En tiempos pasados, de bonanza, quien no se enriquecía antes de los treinta años era considerado un perdedor. Todo se sobreestimaba por encima de su valor y utilidad, buscando eufemismos comerciales que, aparentemente, justificaran tales operaciones económicas y financieras. El dinero público parecía no tener dueño y estar más al servicio de la clientela ideológica y política que del pueblo, al que pertenece. Había una obsesión por vivir para el trabajo, para la empresa, para consumir por encima de las posibilidades. Cualquier predicación o consejo acerca de valores como la verdad, honradez, lealtad, familia, natalidad, justicia social o comportamiento ético, era tachado rápidamente de moralina, mentalidad estrecha o una cantidad de calificativos que ridiculizaban o silenciaban cualquier tentativa de rearme moral. Se tiraron por la borda muchas tradiciones con sentido. Ahora de pronto, todo se ha caído, no hay dónde agarrarse, se ha perdido el propio centro de la persona. El materialismo y el nihilismo envolventes han originado el desamparo interior en muchas de las víctimas de una época marcada por la avaricia.

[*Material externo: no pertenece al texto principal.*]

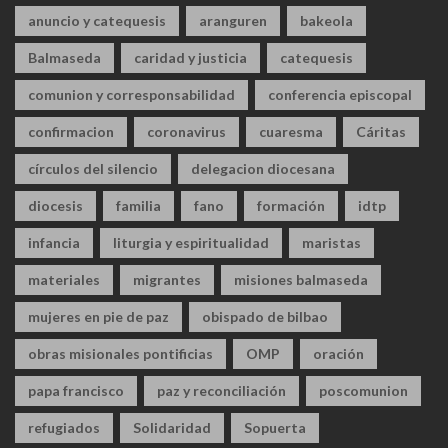
anuncio y catequesis
aranguren
bakeola
Balmaseda
caridad y justicia
catequesis
comunion y corresponsabilidad
conferencia episcopal
confirmacion
coronavirus
cuaresma
Cáritas
círculos del silencio
delegacion diocesana
diocesis
familia
fano
formación
idtp
infancia
liturgia y espiritualidad
maristas
materiales
migrantes
misiones balmaseda
mujeres en pie de paz
obispado de bilbao
obras misionales pontificias
OMP
oración
papa francisco
paz y reconciliación
poscomunion
refugiados
Solidaridad
Sopuerta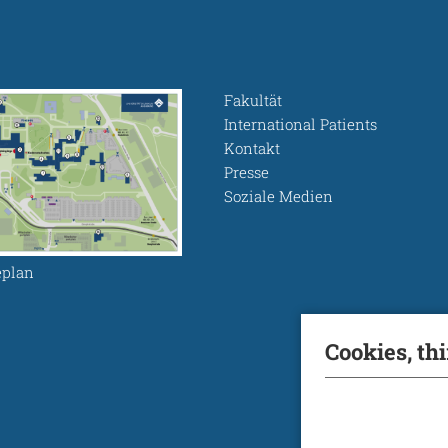
Fakultät
International Patients
Kontakt
Presse
Soziale Medien
plan
Cookies, th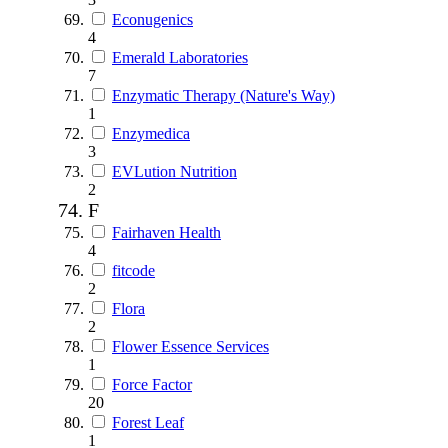
Econugenics
4
Emerald Laboratories
7
Enzymatic Therapy (Nature's Way)
1
Enzymedica
3
EVLution Nutrition
2
F
Fairhaven Health
4
fitcode
2
Flora
2
Flower Essence Services
1
Force Factor
20
Forest Leaf
1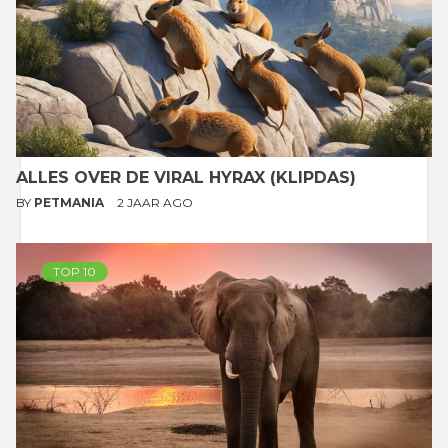
ALLES OVER DE VIRAL HYRAX (KLIPDAS)
BY
PETMANIA
2 JAAR AGO
TOP 10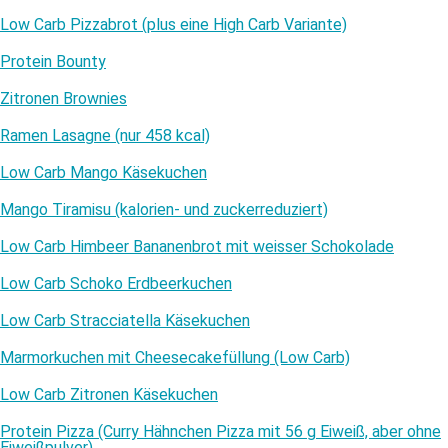
Low Carb Pizzabrot (plus eine High Carb Variante)
Protein Bounty
Zitronen Brownies
Ramen Lasagne (nur 458 kcal)
Low Carb Mango Käsekuchen
Mango Tiramisu (kalorien- und zuckerreduziert)
Low Carb Himbeer Bananenbrot mit weisser Schokolade
Low Carb Schoko Erdbeerkuchen
Low Carb Stracciatella Käsekuchen
Marmorkuchen mit Cheesecakefüllung (Low Carb)
Low Carb Zitronen Käsekuchen
Protein Pizza (Curry Hähnchen Pizza mit 56 g Eiweiß, aber ohne
Eiweißpulver)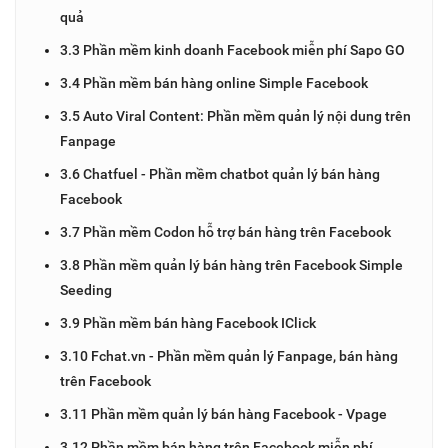
quả
3.3 Phần mềm kinh doanh Facebook miễn phí Sapo GO
3.4 Phần mềm bán hàng online Simple Facebook
3.5 Auto Viral Content: Phần mềm quản lý nội dung trên
Fanpage
3.6 Chatfuel - Phần mềm chatbot quản lý bán hàng
Facebook
3.7 Phần mềm Codon hỗ trợ bán hàng trên Facebook
3.8 Phần mềm quản lý bán hàng trên Facebook Simple
Seeding
3.9 Phần mềm bán hàng Facebook IClick
3.10 Fchat.vn - Phần mềm quản lý Fanpage, bán hàng
trên Facebook
3.11 Phần mềm quản lý bán hàng Facebook - Vpage
3.12 Phần mềm bán hàng trên Facebook miễn phí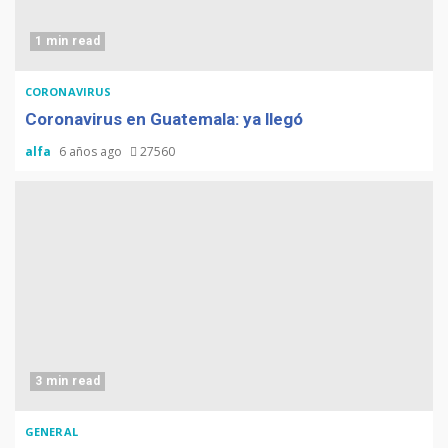
1 min read
CORONAVIRUS
Coronavirus en Guatemala: ya llegó
alfa
6 años ago
27560
3 min read
GENERAL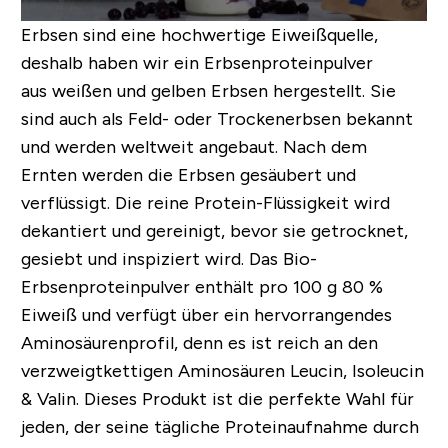
Erbsen sind eine hochwertige Eiweißquelle,
deshalb haben wir ein Erbsenproteinpulver
aus weißen und gelben Erbsen hergestellt. Sie
sind auch als Feld- oder Trockenerbsen bekannt
und werden weltweit angebaut. Nach dem
Ernten werden die Erbsen gesäubert und
verflüssigt. Die reine Protein-Flüssigkeit wird
dekantiert und gereinigt, bevor sie getrocknet,
gesiebt und inspiziert wird. Das Bio-
Erbsenproteinpulver enthält pro 100 g 80 %
Eiweiß und verfügt über ein hervorrangendes
Aminosäurenprofil, denn es ist reich an den
verzweigtkettigen Aminosäuren Leucin, Isoleucin
& Valin. Dieses Produkt ist die perfekte Wahl für
jeden, der seine tägliche Proteinaufnahme durch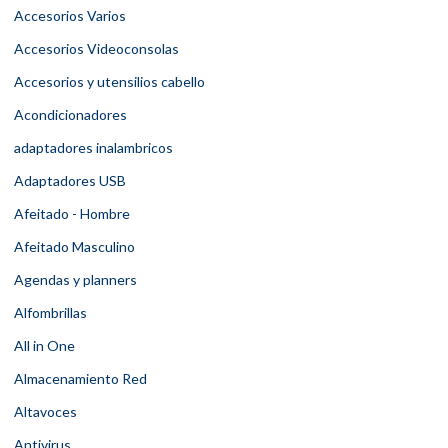
Accesorios Varios
Accesorios Videoconsolas
Accesorios y utensilios cabello
Acondicionadores
adaptadores inalambricos
Adaptadores USB
Afeitado - Hombre
Afeitado Masculino
Agendas y planners
Alfombrillas
All in One
Almacenamiento Red
Altavoces
Antivirus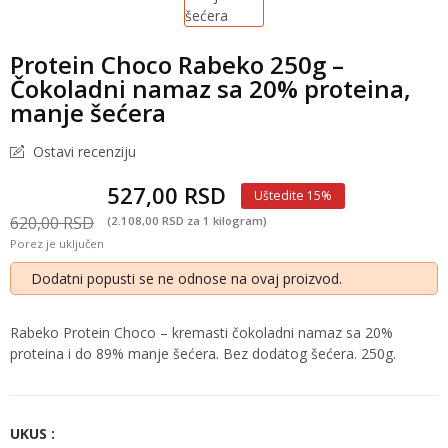
Protein Choco Rabeko 250g –
Čokoladni namaz sa 20% proteina,
manje šećera
Ostavi recenziju
527,00 RSD
Uštedite 15%
620,00 RSD
(2.108,00 RSD za 1 kilogram)
Porez je uključen
Dodatni popusti se ne odnose na ovaj proizvod.
Rabeko Protein Choco – kremasti čokoladni namaz sa 20%
proteina i do 89% manje šećera. Bez dodatog šećera. 250g.
UKUS :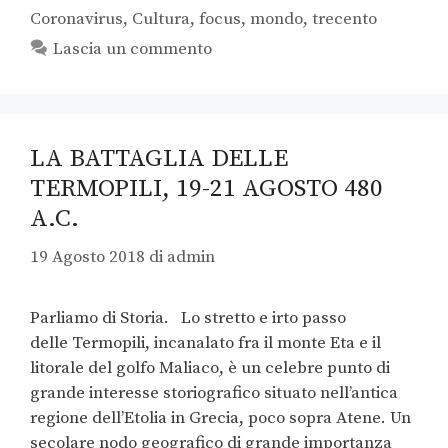
Coronavirus
,
Cultura
,
focus
,
mondo
,
trecento
Lascia un commento
LA BATTAGLIA DELLE
TERMOPILI, 19-21 AGOSTO 480
A.C.
19 Agosto 2018
di
admin
Parliamo di Storia. Lo stretto e irto passo
delle Termopili, incanalato fra il monte Eta e il
litorale del golfo Maliaco, è un celebre punto di
grande interesse storiografico situato nell’antica
regione dell’Etolia in Grecia, poco sopra Atene. Un
secolare nodo geografico di grande importanza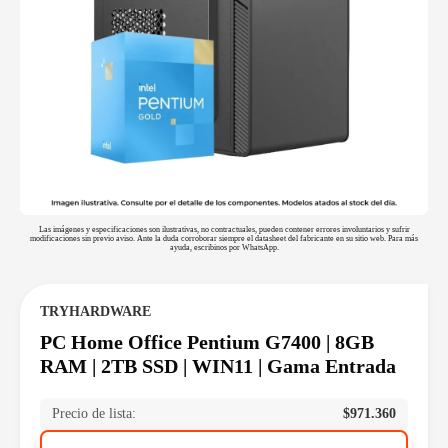
Las imágenes y especificaciones son ilustrativas, no contractuales, pueden contener errores involuntarios y sufrir
modificaciones sin previo aviso. Ante la duda corroborar siempre el datasheet del fabricante en su sitio web. Para más
ayuda, escribinos por WhatsApp.
TRYHARDWARE
PC Home Office Pentium G7400 | 8GB
RAM | 2TB SSD | WIN11 | Gama Entrada
Precio de lista:
$
971.360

En estos momentos, no se trata únicamente de recomponer las estructuras económicas, financieras y administrativas de un país como el nuestro en gravísimas dificultades, sino también hay que sanar los corazones destrozados de los parados y desempleados, que sufren la carencia del pan de cada día y el vacío de ideales y de entusiasmo por seguir luchando. Así, escuchamos continuamente lamentaciones que lo reflejan: Me limito a ir tirando; Me siento como en un túnel; No sé por dónde salir; Mi vida está acabada; ¿A dónde voy con los años que tengo?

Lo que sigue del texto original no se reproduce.